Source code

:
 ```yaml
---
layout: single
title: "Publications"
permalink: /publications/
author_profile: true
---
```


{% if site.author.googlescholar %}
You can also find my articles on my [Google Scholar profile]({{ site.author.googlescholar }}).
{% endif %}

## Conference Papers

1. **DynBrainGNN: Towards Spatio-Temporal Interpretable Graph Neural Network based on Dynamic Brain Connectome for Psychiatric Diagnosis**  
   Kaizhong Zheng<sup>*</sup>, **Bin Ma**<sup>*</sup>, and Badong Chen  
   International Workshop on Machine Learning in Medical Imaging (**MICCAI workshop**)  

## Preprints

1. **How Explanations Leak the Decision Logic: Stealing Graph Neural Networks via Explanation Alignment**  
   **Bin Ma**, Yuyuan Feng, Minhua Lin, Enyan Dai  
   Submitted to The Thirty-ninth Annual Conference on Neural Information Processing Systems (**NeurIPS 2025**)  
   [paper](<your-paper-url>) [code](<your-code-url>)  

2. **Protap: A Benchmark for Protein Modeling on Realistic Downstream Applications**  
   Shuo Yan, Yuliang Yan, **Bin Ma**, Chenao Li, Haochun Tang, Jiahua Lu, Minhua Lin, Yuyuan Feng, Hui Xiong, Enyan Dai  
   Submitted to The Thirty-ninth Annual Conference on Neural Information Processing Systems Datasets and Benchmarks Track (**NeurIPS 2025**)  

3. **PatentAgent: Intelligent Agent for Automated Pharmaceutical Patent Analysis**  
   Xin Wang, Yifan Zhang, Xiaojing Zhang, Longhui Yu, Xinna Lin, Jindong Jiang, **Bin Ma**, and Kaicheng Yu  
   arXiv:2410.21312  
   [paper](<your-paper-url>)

| EXERCISE PROMPT |
When a line of the records has the word "Systems", pick it out and copy it.

| SOLUTION FOR THIS EXERCISE |
   Submitted to The Thirty-ninth Annual Conference on Neural Information Processing Systems (**NeurIPS 2025**)  
   Submitted to The Thirty-ninth Annual Conference on Neural Information Processing Systems Datasets and Benchmarks Track (**NeurIPS 2025**)  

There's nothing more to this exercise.